Minacciano pizzaiolo per un debito di droga non saldato, tre spacciatori in manette

Un 54enne di San Fruttuoso è finito in carcere a Marassi. I suoi due complici, di Albaro e Santa Margherita, sono finiti agli arresti domiciliari. L'episodio estorsivo all'interno di una pizzeria di Quarto

Nella mattinata di venerdì 15 febbraio 2019 i carabinieri della compagnia di San Martino hanno arrestato tre soggetti italiani per estorsione in concorso, in esecuzione di un'ordinanza di custodia cautelare emessa nei loro confronti dal gip del tribunale di Genova. La vicenda trae origine da un episodio verificatosi la sera del 14 novembre 2018 presso una pizzeria nel quartiere di Quarto.

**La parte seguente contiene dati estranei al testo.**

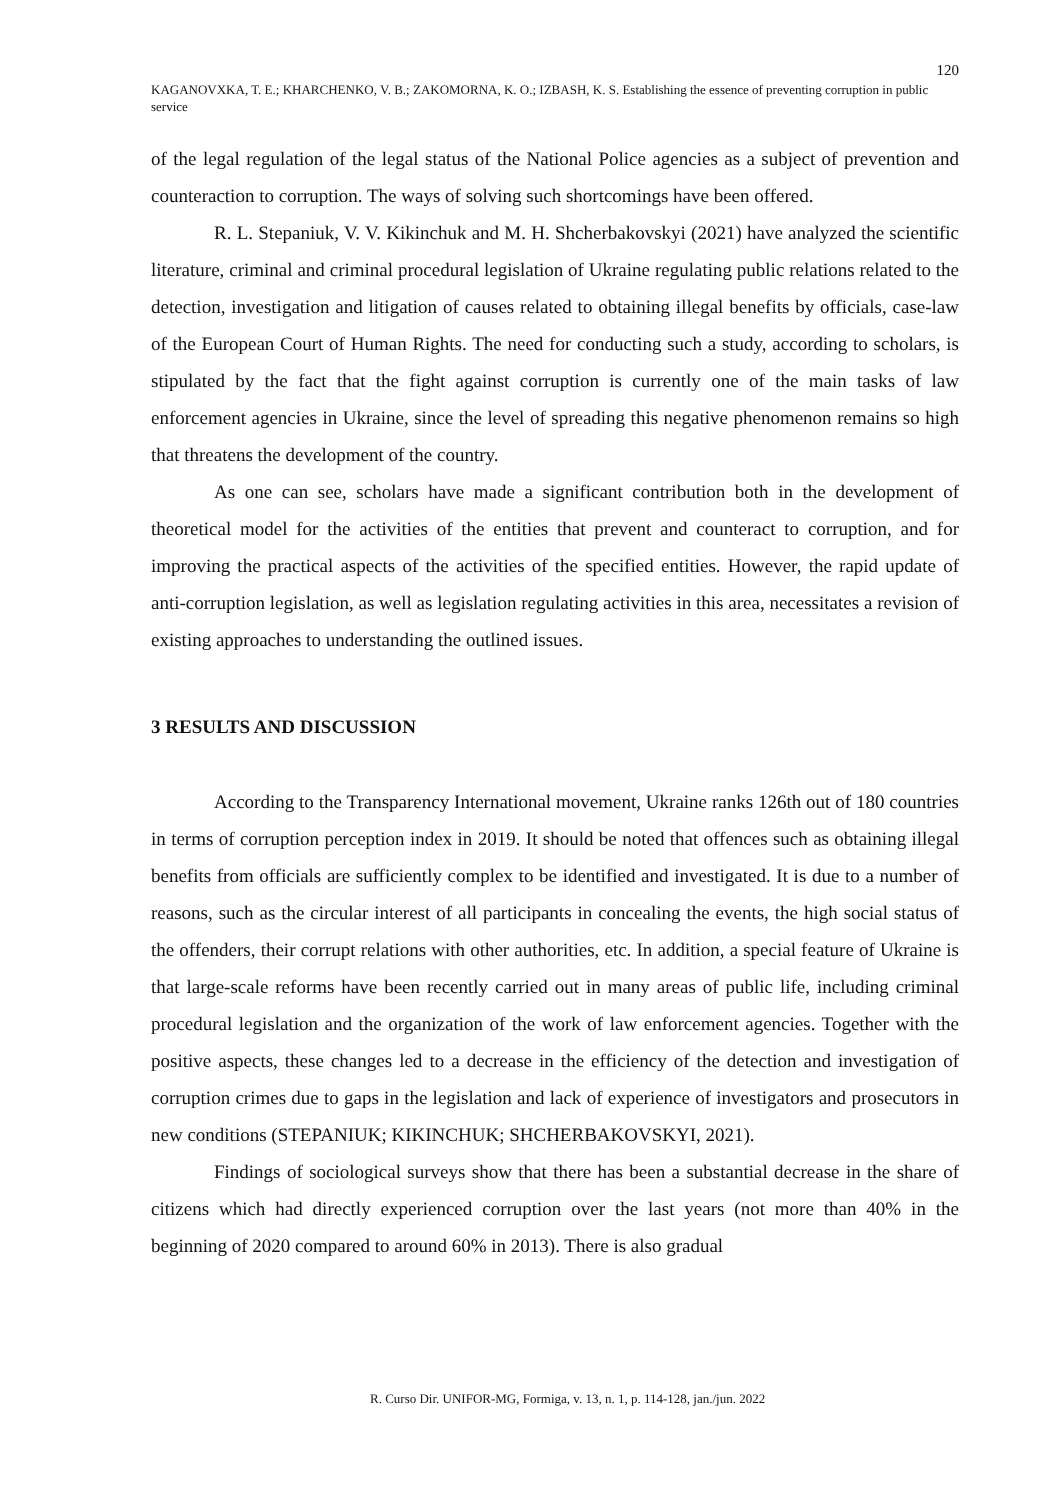120
KAGANOVXKA, T. E.; KHARCHENKO, V. B.; ZAKOMORNA, K. O.; IZBASH, K. S. Establishing the essence of preventing corruption in public service
of the legal regulation of the legal status of the National Police agencies as a subject of prevention and counteraction to corruption. The ways of solving such shortcomings have been offered.
R. L. Stepaniuk, V. V. Kikinchuk and M. H. Shcherbakovskyi (2021) have analyzed the scientific literature, criminal and criminal procedural legislation of Ukraine regulating public relations related to the detection, investigation and litigation of causes related to obtaining illegal benefits by officials, case-law of the European Court of Human Rights. The need for conducting such a study, according to scholars, is stipulated by the fact that the fight against corruption is currently one of the main tasks of law enforcement agencies in Ukraine, since the level of spreading this negative phenomenon remains so high that threatens the development of the country.
As one can see, scholars have made a significant contribution both in the development of theoretical model for the activities of the entities that prevent and counteract to corruption, and for improving the practical aspects of the activities of the specified entities. However, the rapid update of anti-corruption legislation, as well as legislation regulating activities in this area, necessitates a revision of existing approaches to understanding the outlined issues.
3 RESULTS AND DISCUSSION
According to the Transparency International movement, Ukraine ranks 126th out of 180 countries in terms of corruption perception index in 2019. It should be noted that offences such as obtaining illegal benefits from officials are sufficiently complex to be identified and investigated. It is due to a number of reasons, such as the circular interest of all participants in concealing the events, the high social status of the offenders, their corrupt relations with other authorities, etc. In addition, a special feature of Ukraine is that large-scale reforms have been recently carried out in many areas of public life, including criminal procedural legislation and the organization of the work of law enforcement agencies. Together with the positive aspects, these changes led to a decrease in the efficiency of the detection and investigation of corruption crimes due to gaps in the legislation and lack of experience of investigators and prosecutors in new conditions (STEPANIUK; KIKINCHUK; SHCHERBAKOVSKYI, 2021).
Findings of sociological surveys show that there has been a substantial decrease in the share of citizens which had directly experienced corruption over the last years (not more than 40% in the beginning of 2020 compared to around 60% in 2013). There is also gradual
R. Curso Dir. UNIFOR-MG, Formiga, v. 13, n. 1, p. 114-128, jan./jun. 2022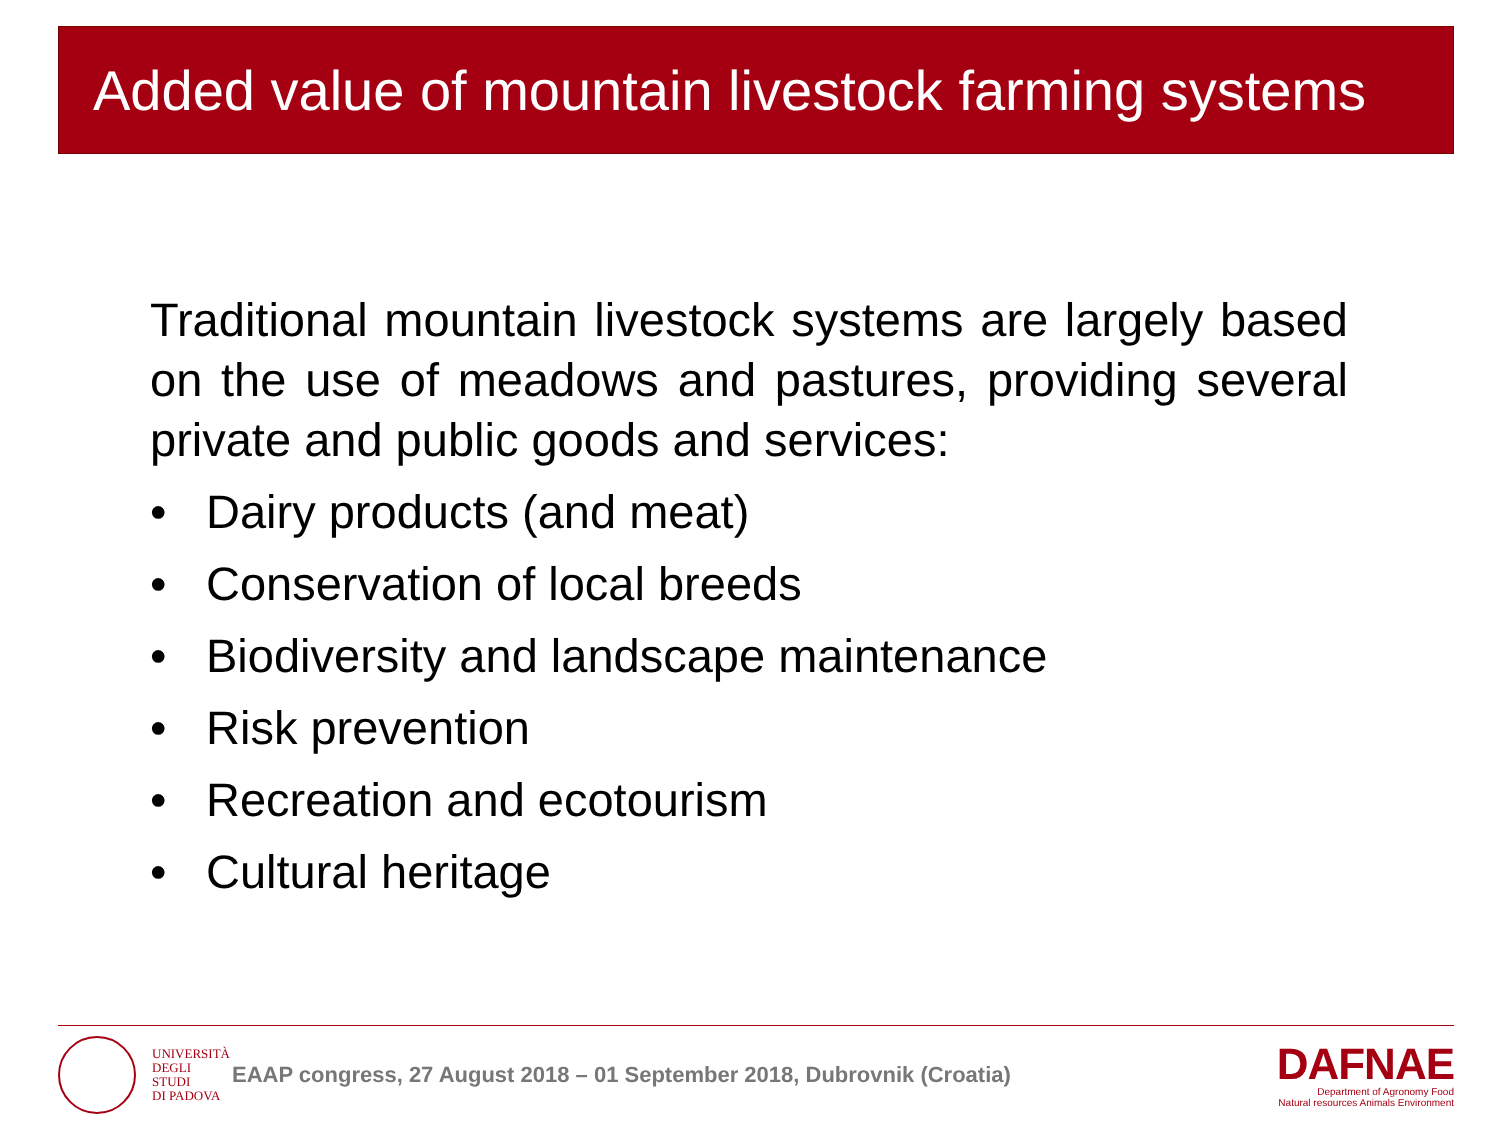Added value of mountain livestock farming systems
Traditional mountain livestock systems are largely based on the use of meadows and pastures, providing several private and public goods and services:
• Dairy products (and meat)
• Conservation of local breeds
• Biodiversity and landscape maintenance
• Risk prevention
• Recreation and ecotourism
• Cultural heritage
UNIVERSITÀ
DEGLI STUDI
DI PADOVA
EAAP congress, 27 August 2018 – 01 September 2018, Dubrovnik (Croatia)
DAFNAE
Department of Agronomy Food
Natural resources Animals Environment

In quella circostanza, un giovane pizzaiolo di Sturla, che lavora presso il summenzionato locale, ha ricevuto la visita non gradita di un 54enne di San Fruttuoso, M. R., accompagnato da altri due soggetti, B. G., 33enne di Santa Margherita Ligure, e C. F., 57enne di Albaro. I tre, dopo aver proferito una serie di minacce all'indirizzo della vittima, hanno aperto il registratore di cassa del locale, prelevando diverse banconote, e successivamente hanno svuotato completamente il banco frigo: il tutto a titolo di avvertimento e parziale risarcimento di un debito contratto dal pizzaiolo.

Le indagini avviate dai carabinieri hanno consentito di identificare gli autori dell'estorsione, che sono stati denunciati all'autorità giudiziaria. I militari dell'Arma hanno anche appurato che l'episodio era in effetti riconducibile a un debito di 250 euro, che la vittima aveva contratto nei confronti del suo estorsore.

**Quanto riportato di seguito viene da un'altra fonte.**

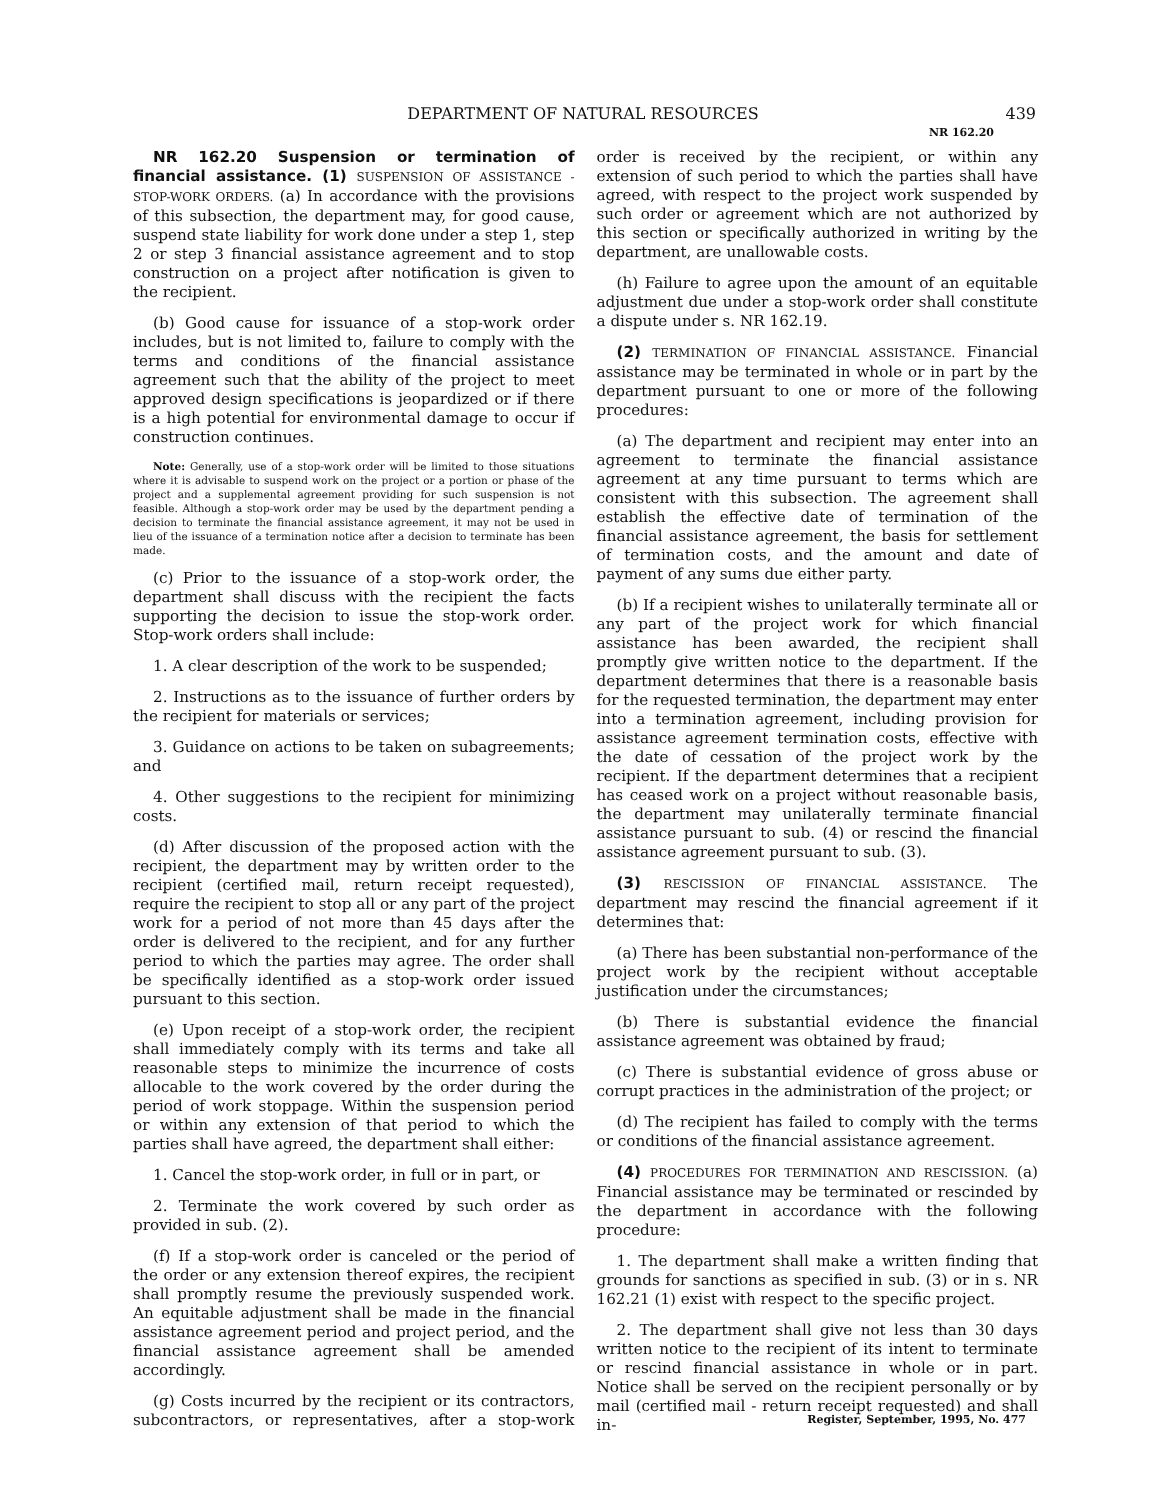DEPARTMENT OF NATURAL RESOURCES
439
NR 162.20
NR 162.20 Suspension or termination of financial assistance. (1) SUSPENSION OF ASSISTANCE - STOP-WORK ORDERS. (a) In accordance with the provisions of this subsection, the department may, for good cause, suspend state liability for work done under a step 1, step 2 or step 3 financial assistance agreement and to stop construction on a project after notification is given to the recipient.
(b) Good cause for issuance of a stop-work order includes, but is not limited to, failure to comply with the terms and conditions of the financial assistance agreement such that the ability of the project to meet approved design specifications is jeopardized or if there is a high potential for environmental damage to occur if construction continues.
Note: Generally, use of a stop-work order will be limited to those situations where it is advisable to suspend work on the project or a portion or phase of the project and a supplemental agreement providing for such suspension is not feasible. Although a stop-work order may be used by the department pending a decision to terminate the financial assistance agreement, it may not be used in lieu of the issuance of a termination notice after a decision to terminate has been made.
(c) Prior to the issuance of a stop-work order, the department shall discuss with the recipient the facts supporting the decision to issue the stop-work order. Stop-work orders shall include:
1. A clear description of the work to be suspended;
2. Instructions as to the issuance of further orders by the recipient for materials or services;
3. Guidance on actions to be taken on subagreements; and
4. Other suggestions to the recipient for minimizing costs.
(d) After discussion of the proposed action with the recipient, the department may by written order to the recipient (certified mail, return receipt requested), require the recipient to stop all or any part of the project work for a period of not more than 45 days after the order is delivered to the recipient, and for any further period to which the parties may agree. The order shall be specifically identified as a stop-work order issued pursuant to this section.
(e) Upon receipt of a stop-work order, the recipient shall immediately comply with its terms and take all reasonable steps to minimize the incurrence of costs allocable to the work covered by the order during the period of work stoppage. Within the suspension period or within any extension of that period to which the parties shall have agreed, the department shall either:
1. Cancel the stop-work order, in full or in part, or
2. Terminate the work covered by such order as provided in sub. (2).
(f) If a stop-work order is canceled or the period of the order or any extension thereof expires, the recipient shall promptly resume the previously suspended work. An equitable adjustment shall be made in the financial assistance agreement period and project period, and the financial assistance agreement shall be amended accordingly.
(g) Costs incurred by the recipient or its contractors, subcontractors, or representatives, after a stop-work order is received by the recipient, or within any extension of such period to which the parties shall have agreed, with respect to the project work suspended by such order or agreement which are not authorized by this section or specifically authorized in writing by the department, are unallowable costs.
(h) Failure to agree upon the amount of an equitable adjustment due under a stop-work order shall constitute a dispute under s. NR 162.19.
(2) TERMINATION OF FINANCIAL ASSISTANCE. Financial assistance may be terminated in whole or in part by the department pursuant to one or more of the following procedures:
(a) The department and recipient may enter into an agreement to terminate the financial assistance agreement at any time pursuant to terms which are consistent with this subsection. The agreement shall establish the effective date of termination of the financial assistance agreement, the basis for settlement of termination costs, and the amount and date of payment of any sums due either party.
(b) If a recipient wishes to unilaterally terminate all or any part of the project work for which financial assistance has been awarded, the recipient shall promptly give written notice to the department. If the department determines that there is a reasonable basis for the requested termination, the department may enter into a termination agreement, including provision for assistance agreement termination costs, effective with the date of cessation of the project work by the recipient. If the department determines that a recipient has ceased work on a project without reasonable basis, the department may unilaterally terminate financial assistance pursuant to sub. (4) or rescind the financial assistance agreement pursuant to sub. (3).
(3) RESCISSION OF FINANCIAL ASSISTANCE. The department may rescind the financial agreement if it determines that:
(a) There has been substantial non-performance of the project work by the recipient without acceptable justification under the circumstances;
(b) There is substantial evidence the financial assistance agreement was obtained by fraud;
(c) There is substantial evidence of gross abuse or corrupt practices in the administration of the project; or
(d) The recipient has failed to comply with the terms or conditions of the financial assistance agreement.
(4) PROCEDURES FOR TERMINATION AND RESCISSION. (a) Financial assistance may be terminated or rescinded by the department in accordance with the following procedure:
1. The department shall make a written finding that grounds for sanctions as specified in sub. (3) or in s. NR 162.21 (1) exist with respect to the specific project.
2. The department shall give not less than 30 days written notice to the recipient of its intent to terminate or rescind financial assistance in whole or in part. Notice shall be served on the recipient personally or by mail (certified mail - return receipt requested) and shall in-
Register, September, 1995, No. 477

Dall'attività condotta dai militari è emerso un florido traffico di sostanze stupefacenti gestito da M. R. nei quartieri di San Fruttuoso e San Martino, fatti per i quali l'uomo dovrà rispondere all'autorità giudiziaria, essendo stato peraltro trovato in possesso di 14,55 grammi di cocaina, 300 euro in contanti e due bilancini digitali.

Nel corso dell'esecuzione dei provvedimenti, i militari hanno anche denunciato altre due persone per detenzione ai fini di spaccio di sostanza stupefacente. al termine delle formalità di rito, M. R. è stato trasferito nel carcere di Marassi, mentre i suoi due 'soci', B. G. e C. F., posti agli arresti domiciliari presso le rispettive abitazioni.